━━ READING PASSAGE ━━

Intel® DevCloud systems were reserved by Intel employees; Access instructions were forwarded to external researchers. External researchers were granted bare metal root access to the systems and reminded not to tinker with BIOS settings as they may damage the Intel® SGX configuration. The Bug Bounty team managed ownership of the DPG Intel® DevCloud systems, this enabled the team to quickly reclaim and re-construct any broken configurations.

Support Model

Intel® DevCloud support staff supported help requests from researchers outside of normal hours (24×7)  for one week of the event only; future events should consider the time requirement and communicate expectations with Intel® DevCloud support and external researchers ahead of time. Intel, External Researchers, and Intigriti staff used a private Slack workspace to communicate about the event and Intel® DevCloud support requests.


Lessons Learned

Overall, the event was a success, and all objectives and goals were met.  Lessons learned for future events include, but are not limited to:

Organization & Planning
  • Develop and share tools and templates for continued collaboration.
  • Get agendas and bounty tables at least one week in advance, so that participants can be more prepared and understand expectations and time commitments.

━━━
━━ DATA SUPPLIED ━━

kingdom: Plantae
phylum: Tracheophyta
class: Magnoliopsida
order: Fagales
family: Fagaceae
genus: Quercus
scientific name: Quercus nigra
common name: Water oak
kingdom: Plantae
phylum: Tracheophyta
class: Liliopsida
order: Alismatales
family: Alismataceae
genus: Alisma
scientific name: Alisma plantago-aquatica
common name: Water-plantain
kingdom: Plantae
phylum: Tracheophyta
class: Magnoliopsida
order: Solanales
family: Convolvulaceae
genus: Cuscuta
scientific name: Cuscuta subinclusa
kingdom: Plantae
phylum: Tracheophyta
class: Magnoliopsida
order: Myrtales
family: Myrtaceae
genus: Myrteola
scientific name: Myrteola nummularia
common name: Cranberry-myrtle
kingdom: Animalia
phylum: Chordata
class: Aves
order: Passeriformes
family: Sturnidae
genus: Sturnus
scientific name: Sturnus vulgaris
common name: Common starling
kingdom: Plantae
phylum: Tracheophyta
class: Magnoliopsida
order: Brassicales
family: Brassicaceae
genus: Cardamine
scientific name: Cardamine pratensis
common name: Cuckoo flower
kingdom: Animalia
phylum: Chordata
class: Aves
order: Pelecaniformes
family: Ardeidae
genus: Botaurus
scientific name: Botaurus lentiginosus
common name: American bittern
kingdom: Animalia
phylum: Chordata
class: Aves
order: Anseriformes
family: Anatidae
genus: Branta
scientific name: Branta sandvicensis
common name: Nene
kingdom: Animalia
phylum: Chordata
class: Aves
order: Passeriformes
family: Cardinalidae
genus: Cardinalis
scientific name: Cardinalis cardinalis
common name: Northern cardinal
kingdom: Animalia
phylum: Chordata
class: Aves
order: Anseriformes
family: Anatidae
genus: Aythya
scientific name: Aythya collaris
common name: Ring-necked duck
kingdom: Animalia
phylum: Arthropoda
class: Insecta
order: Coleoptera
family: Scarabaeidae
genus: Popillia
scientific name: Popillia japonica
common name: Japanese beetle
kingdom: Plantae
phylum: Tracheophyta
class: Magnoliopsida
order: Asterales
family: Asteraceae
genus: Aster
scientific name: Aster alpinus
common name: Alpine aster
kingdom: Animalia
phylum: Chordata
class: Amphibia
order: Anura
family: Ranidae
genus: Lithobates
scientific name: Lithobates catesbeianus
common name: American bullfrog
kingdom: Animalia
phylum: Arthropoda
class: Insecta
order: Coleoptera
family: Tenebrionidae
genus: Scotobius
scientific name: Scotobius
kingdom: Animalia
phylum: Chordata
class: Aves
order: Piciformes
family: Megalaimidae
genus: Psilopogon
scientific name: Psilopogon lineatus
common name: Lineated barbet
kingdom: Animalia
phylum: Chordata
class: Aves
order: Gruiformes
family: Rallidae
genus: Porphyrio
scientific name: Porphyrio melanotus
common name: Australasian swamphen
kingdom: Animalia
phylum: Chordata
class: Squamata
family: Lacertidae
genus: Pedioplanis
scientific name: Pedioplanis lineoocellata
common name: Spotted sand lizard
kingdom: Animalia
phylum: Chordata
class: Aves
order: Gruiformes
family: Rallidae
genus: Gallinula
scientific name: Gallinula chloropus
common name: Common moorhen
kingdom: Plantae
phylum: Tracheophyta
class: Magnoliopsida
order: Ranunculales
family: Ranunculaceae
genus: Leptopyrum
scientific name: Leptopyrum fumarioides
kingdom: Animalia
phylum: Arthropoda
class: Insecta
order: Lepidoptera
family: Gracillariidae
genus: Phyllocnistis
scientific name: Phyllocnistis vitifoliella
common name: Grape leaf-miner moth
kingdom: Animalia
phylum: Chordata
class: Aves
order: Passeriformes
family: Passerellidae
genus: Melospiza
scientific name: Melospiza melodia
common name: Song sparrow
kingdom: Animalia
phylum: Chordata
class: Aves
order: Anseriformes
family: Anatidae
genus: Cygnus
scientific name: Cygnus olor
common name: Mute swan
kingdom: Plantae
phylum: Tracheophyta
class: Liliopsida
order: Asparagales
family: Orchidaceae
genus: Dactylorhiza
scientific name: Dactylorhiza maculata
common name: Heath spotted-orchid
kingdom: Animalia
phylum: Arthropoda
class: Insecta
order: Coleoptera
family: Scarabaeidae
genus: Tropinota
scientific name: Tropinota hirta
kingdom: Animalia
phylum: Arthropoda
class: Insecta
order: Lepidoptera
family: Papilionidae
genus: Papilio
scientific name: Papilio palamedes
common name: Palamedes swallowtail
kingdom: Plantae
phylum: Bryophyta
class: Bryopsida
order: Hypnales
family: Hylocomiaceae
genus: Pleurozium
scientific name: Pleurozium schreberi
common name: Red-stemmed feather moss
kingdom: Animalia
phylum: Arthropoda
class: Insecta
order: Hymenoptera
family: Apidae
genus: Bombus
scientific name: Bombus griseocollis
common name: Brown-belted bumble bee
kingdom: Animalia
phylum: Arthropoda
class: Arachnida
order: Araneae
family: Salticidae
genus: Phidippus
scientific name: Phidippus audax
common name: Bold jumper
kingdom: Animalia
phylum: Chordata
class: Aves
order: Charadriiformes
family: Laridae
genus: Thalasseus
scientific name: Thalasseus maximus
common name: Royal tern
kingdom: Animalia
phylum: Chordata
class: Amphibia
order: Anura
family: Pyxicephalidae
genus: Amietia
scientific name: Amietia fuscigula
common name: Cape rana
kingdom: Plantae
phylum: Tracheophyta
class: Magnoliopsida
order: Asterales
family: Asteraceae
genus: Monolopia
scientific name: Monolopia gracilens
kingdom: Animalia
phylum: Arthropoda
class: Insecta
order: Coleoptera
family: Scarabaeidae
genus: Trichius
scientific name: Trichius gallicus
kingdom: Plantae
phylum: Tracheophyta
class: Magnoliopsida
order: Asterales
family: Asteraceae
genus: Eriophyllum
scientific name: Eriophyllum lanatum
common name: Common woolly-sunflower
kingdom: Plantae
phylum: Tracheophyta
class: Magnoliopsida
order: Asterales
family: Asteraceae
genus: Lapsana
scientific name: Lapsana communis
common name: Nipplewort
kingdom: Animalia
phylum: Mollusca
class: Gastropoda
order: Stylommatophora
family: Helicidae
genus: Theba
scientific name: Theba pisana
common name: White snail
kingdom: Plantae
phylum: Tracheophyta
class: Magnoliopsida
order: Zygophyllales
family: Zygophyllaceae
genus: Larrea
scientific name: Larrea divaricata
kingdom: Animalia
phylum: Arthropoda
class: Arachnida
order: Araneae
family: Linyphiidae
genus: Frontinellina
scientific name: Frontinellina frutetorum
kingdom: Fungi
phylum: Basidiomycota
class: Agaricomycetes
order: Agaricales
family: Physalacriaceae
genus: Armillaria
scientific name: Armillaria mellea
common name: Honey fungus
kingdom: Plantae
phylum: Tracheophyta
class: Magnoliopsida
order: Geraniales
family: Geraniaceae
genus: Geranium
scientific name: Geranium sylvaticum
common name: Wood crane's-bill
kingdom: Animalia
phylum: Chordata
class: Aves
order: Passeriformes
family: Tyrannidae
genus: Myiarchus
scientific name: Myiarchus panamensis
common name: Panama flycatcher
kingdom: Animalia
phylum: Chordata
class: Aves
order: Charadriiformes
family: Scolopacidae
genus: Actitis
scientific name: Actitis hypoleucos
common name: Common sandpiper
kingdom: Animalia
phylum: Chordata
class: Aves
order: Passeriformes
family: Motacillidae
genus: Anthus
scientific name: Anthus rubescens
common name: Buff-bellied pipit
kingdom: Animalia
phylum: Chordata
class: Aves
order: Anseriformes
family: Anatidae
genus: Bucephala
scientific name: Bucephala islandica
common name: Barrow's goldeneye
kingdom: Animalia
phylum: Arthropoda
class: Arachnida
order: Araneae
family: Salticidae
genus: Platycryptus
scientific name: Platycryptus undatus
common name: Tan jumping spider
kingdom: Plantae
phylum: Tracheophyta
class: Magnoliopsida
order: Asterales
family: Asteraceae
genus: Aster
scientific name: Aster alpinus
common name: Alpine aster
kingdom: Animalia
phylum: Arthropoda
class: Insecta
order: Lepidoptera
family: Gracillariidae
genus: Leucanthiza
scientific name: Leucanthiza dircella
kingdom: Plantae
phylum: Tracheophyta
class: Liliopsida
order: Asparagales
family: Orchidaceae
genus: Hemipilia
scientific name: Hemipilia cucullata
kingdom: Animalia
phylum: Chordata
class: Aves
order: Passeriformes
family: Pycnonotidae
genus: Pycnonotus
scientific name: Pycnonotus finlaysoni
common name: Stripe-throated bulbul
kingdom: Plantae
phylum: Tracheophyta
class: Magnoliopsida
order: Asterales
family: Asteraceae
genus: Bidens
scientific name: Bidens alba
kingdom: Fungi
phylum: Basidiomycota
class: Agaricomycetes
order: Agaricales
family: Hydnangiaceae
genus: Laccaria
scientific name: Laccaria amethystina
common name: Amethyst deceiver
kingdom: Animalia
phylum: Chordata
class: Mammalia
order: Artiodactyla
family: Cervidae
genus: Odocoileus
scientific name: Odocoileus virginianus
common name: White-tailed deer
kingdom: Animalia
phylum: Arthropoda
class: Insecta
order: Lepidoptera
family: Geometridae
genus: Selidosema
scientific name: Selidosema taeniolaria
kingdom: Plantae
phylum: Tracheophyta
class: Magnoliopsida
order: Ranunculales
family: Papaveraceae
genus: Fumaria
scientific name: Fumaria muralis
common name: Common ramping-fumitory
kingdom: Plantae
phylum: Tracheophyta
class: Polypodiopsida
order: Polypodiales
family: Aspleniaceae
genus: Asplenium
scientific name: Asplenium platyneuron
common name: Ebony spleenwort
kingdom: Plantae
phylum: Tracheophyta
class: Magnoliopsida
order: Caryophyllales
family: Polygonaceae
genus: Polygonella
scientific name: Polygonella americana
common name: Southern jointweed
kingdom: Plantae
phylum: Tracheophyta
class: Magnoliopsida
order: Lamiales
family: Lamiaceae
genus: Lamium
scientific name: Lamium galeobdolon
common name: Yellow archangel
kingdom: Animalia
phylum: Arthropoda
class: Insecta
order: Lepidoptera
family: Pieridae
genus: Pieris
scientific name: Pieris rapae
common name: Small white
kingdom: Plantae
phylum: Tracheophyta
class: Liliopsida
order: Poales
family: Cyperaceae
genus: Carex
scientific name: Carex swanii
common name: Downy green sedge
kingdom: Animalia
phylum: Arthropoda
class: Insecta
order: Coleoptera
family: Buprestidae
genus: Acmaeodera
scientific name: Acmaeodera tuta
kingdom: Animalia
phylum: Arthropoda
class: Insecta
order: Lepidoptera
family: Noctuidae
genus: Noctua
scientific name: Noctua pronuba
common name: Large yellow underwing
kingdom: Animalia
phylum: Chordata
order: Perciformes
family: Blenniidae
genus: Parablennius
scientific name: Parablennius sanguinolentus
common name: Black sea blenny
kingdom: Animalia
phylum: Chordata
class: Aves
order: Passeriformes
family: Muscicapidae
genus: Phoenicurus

━━━

[PROBLEMS]
a: In the passage on the Intel® DevCloud event, for how long did support staff handle help requests from researchers outside normal hours?
b: Continue the passage on the Intel® DevCloud event, starting after its final bullet point.

[RESPONSES PER TASK]
a: For one week of the event only.

b:
  • It took us a considerable amount of time to define the nature of Intel® SGX We came to a point where it was about to be abandoned. Organizers need to make sure we define scope much faster.
  • Develop long term documents that can be used regularly for each Project Circuit Breaker event. This includes shared secure folders and storage.
  • We would have liked the POCs and hints to be ready earlier to ensure time for internal review and testing, ideally 2-6 weeks.
Execution & Engagement
  • Social activities go a long way for relationship building – icebreakers and non-technical activities should continue to grow, especially for virtual events.
  • For future training events, consider extending them longer than one week as some researchers have requested more time to work on the exercises.
  • Show & Tell continues to thrive as a key component for events – virtual or in person.
Post-Event Activities
  • As new vulnerabilities are submitted, consider if they could be turned into a CTF-style challenge that can be packaged and re-used in a future training-style event. This will require significant engineering effort with appropriate planning.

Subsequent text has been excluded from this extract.